Changement significatif dans le profil des bénéficiaires du programme « Long Careers » depuis sa création en 2003

La CNAV a réalisé un certain nombre d’études et de rapports sur l’évolution du régime de retraite anticipée « Long Careers » depuis sa création, afin de déterminer le profil des assurés salariés du secteur privé qui prend sa retraite avant l’âge légal.

De 2003 à 2010 : un système encore limité

Un an après son introduction avec la réforme des retraites de 2003, il apparaît que le régime des « longues carrières » a principalement bénéficié aux hommes, travailleurs, qui ont commencé à travailler avant l’âge de 14 ans.

En effet, à l’époque, on estimait que 86 % des hommes et 14 % la proportion de femmes qui avaient quitté le pays avant l’âge de 60 ans grâce à cette mesure.
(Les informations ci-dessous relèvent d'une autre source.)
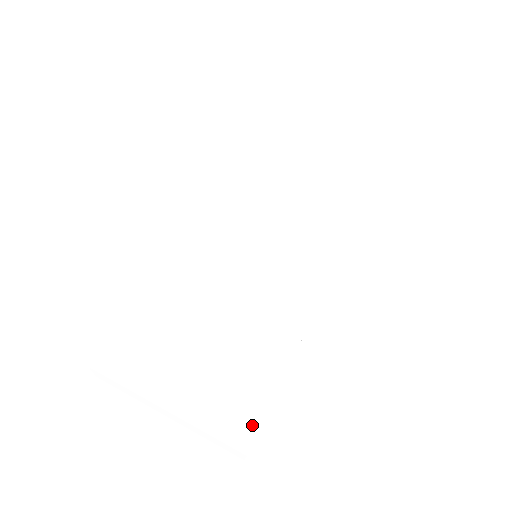
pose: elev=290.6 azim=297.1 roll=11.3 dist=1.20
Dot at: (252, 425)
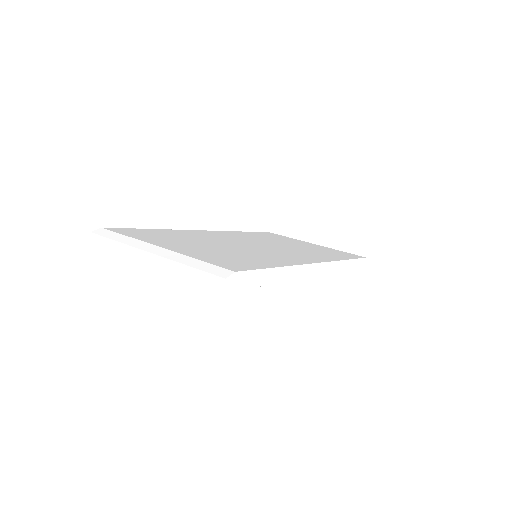
Dot at: (232, 269)
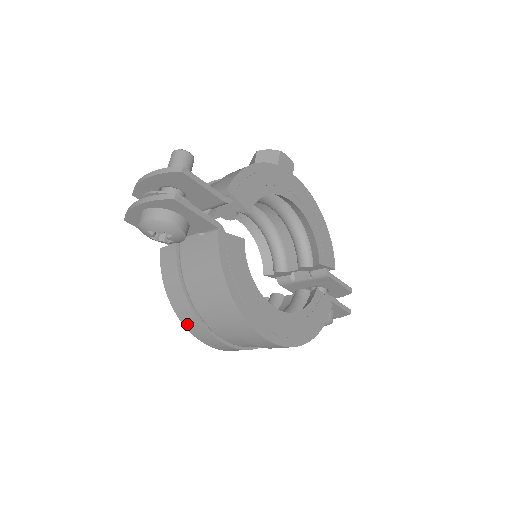
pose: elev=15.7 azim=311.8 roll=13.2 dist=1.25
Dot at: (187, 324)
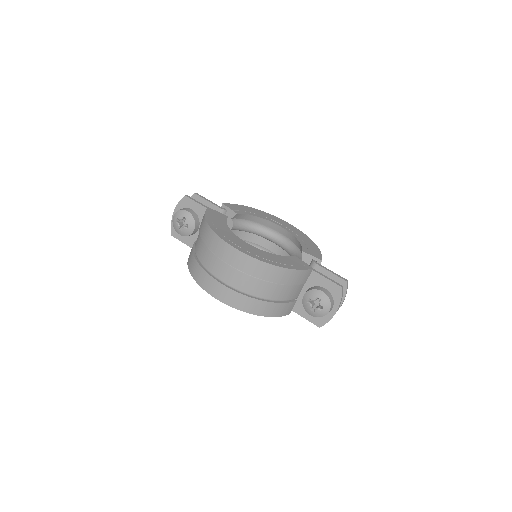
Dot at: (196, 277)
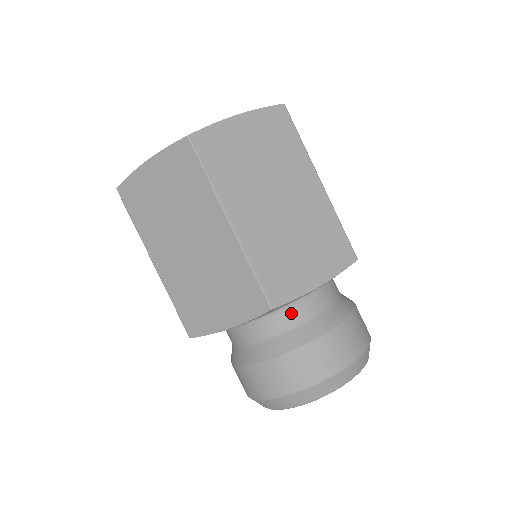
Logiquement, la part des cadres est sous-représentée, en raison de la nature même du régime pour lequel il est nécessaire d’avoir commencé leur activité professionnelle très jeune (12,5 % des bénéficiaires seulement).

La grande majorité des départs « de longue carrière » ont connu très peu d’interruptions de carrière (près de 90 %). Il convient toutefois de noter qu’un certain nombre de bénéficiaires (20 %) n’ont pu prendre leur retraite qu’en tenant compte des périodes « réputées avoir contribué » (voir ci-dessus) de leur carrière, à savoir le service militaire ou les périodes de maladie.

De 2009 à 2011 : un durcissement des conditions d’accès au départ anticipé « Longues carrières »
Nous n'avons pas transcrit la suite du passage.